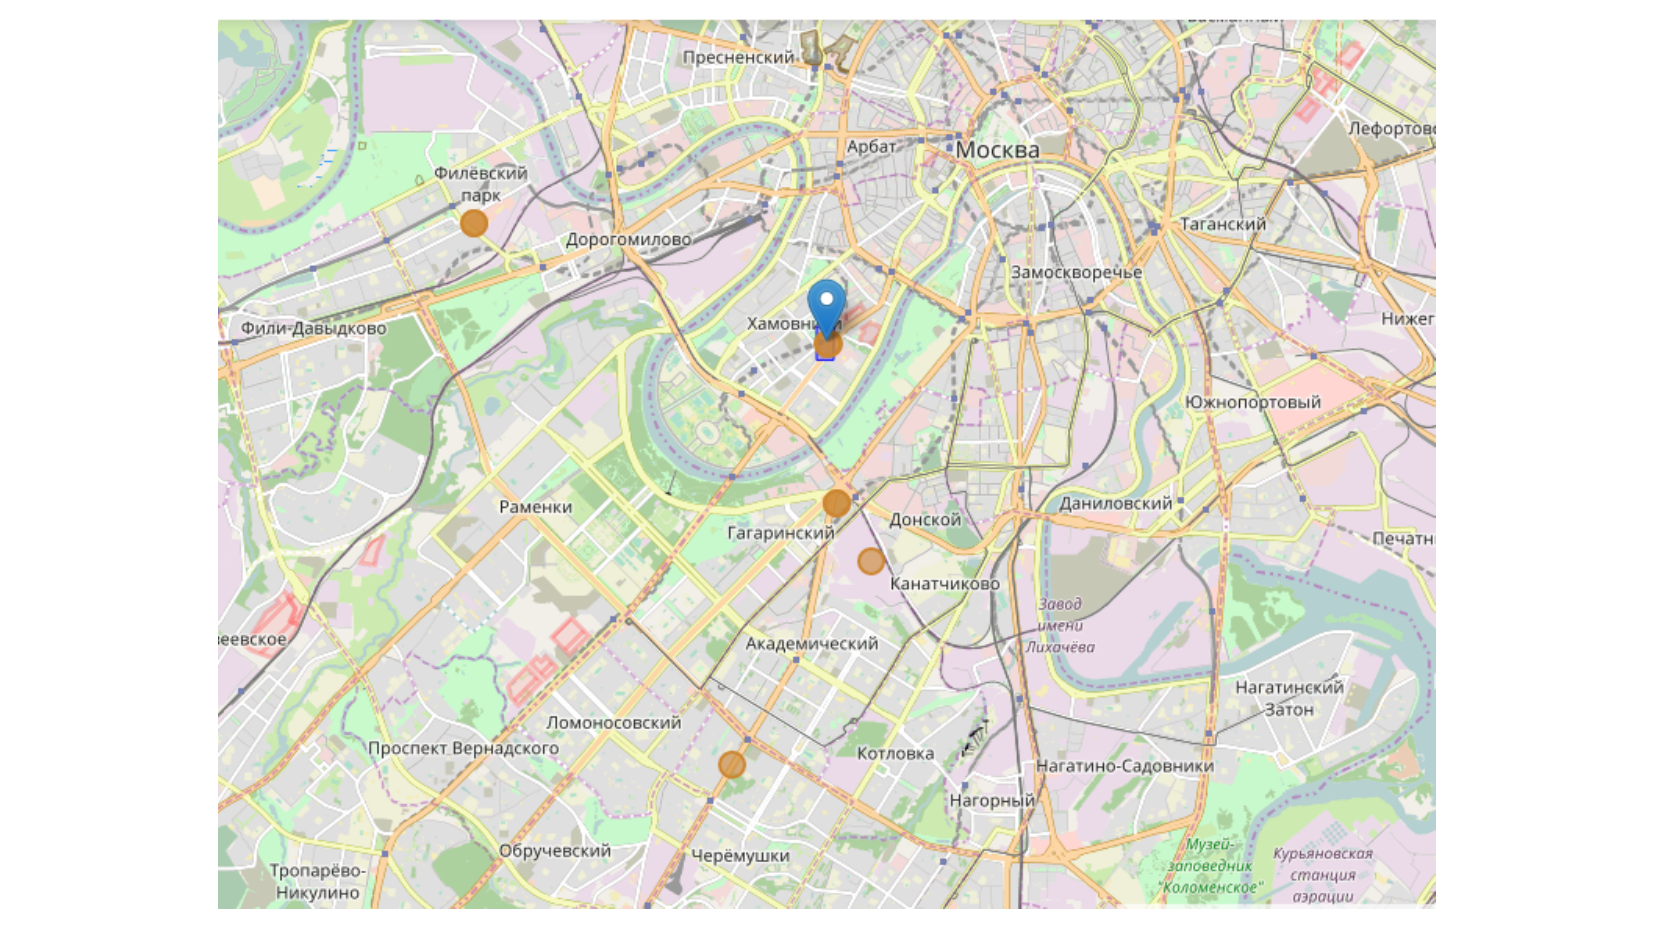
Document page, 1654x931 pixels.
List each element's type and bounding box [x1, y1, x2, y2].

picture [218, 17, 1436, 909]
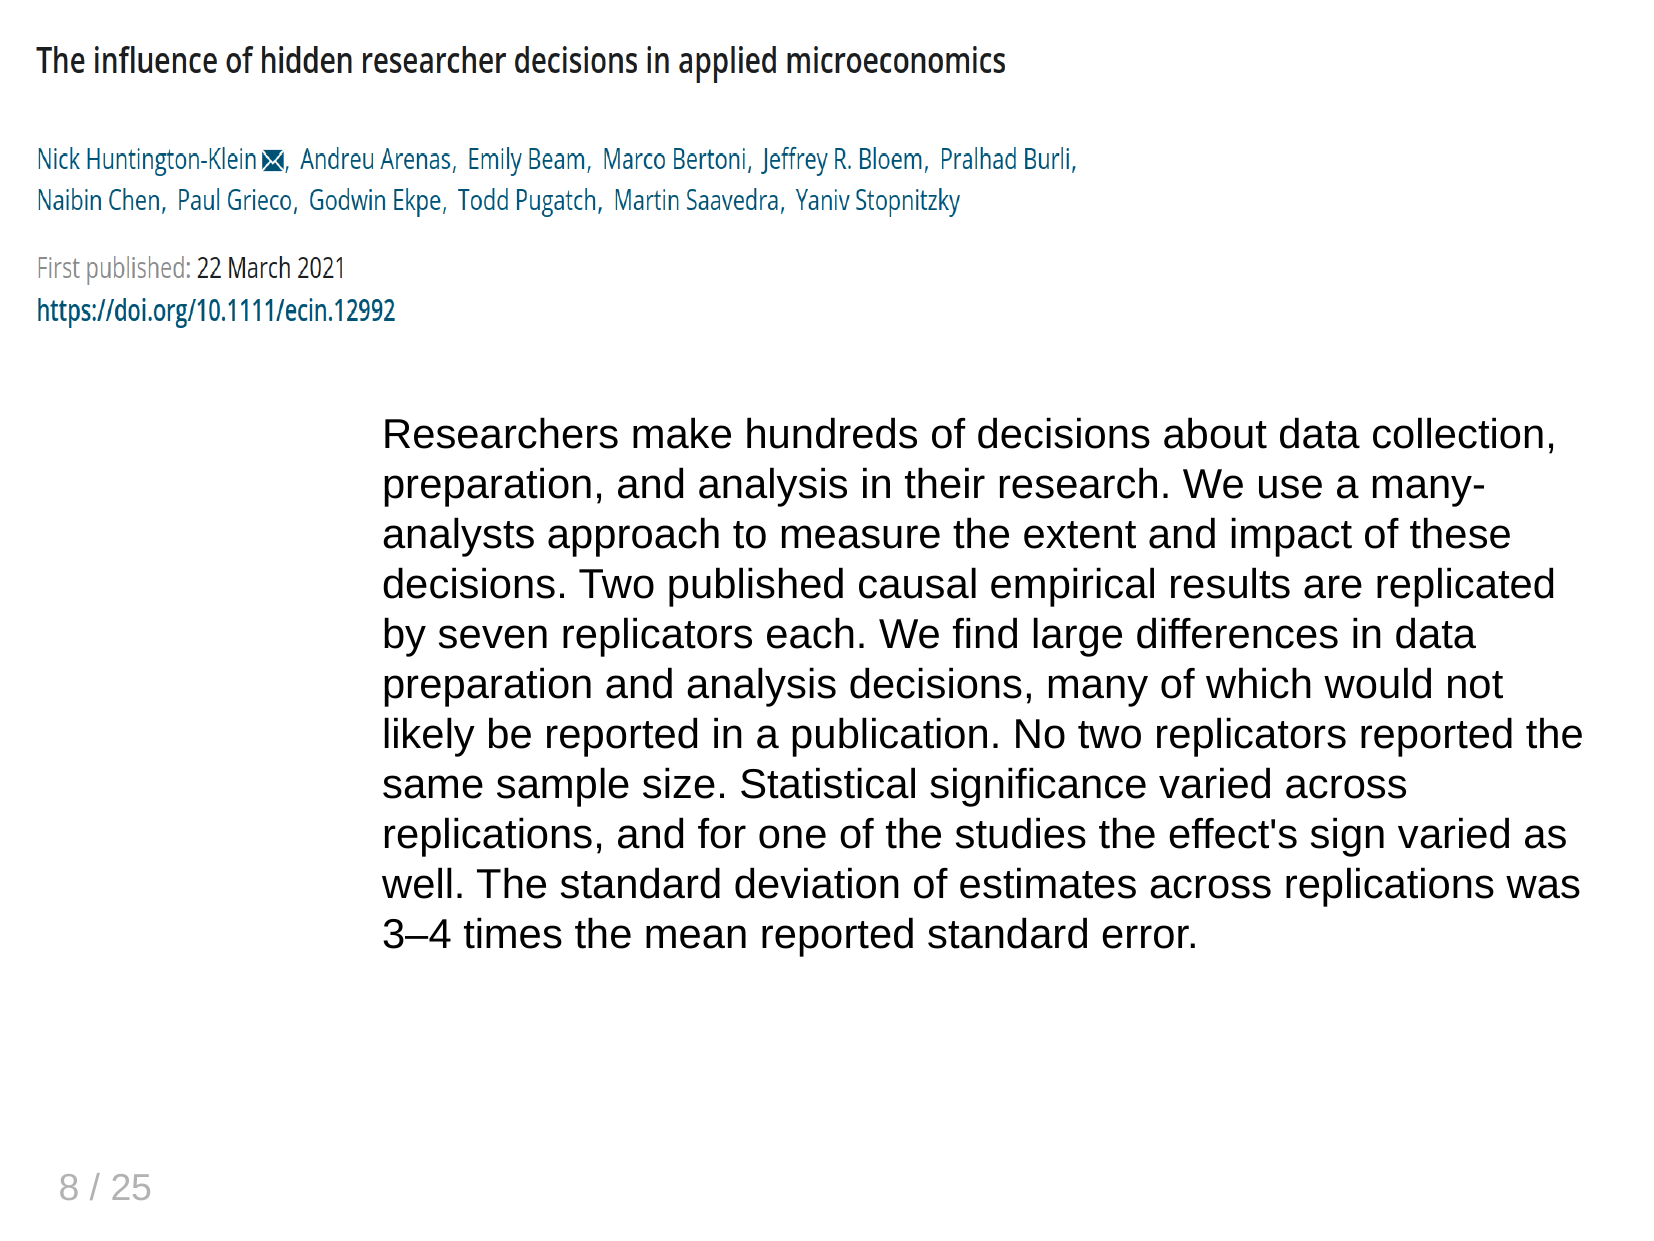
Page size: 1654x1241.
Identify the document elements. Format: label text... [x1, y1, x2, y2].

§ AIM:
Rewrite these rows, changing every "bounding box" to "enclosing rectangle" and keeping everything else the same. Leave out the pictures.

§ TASK SOLUTION:
Document page, 1654x931 pixels.
List each element's type and enclosing rectangle [x1, y1, x2, y2].

picture [218, 17, 1436, 909]
Page size: 1654x1241.
Identify the document elements. Format: label text... [x1, y1, x2, y2].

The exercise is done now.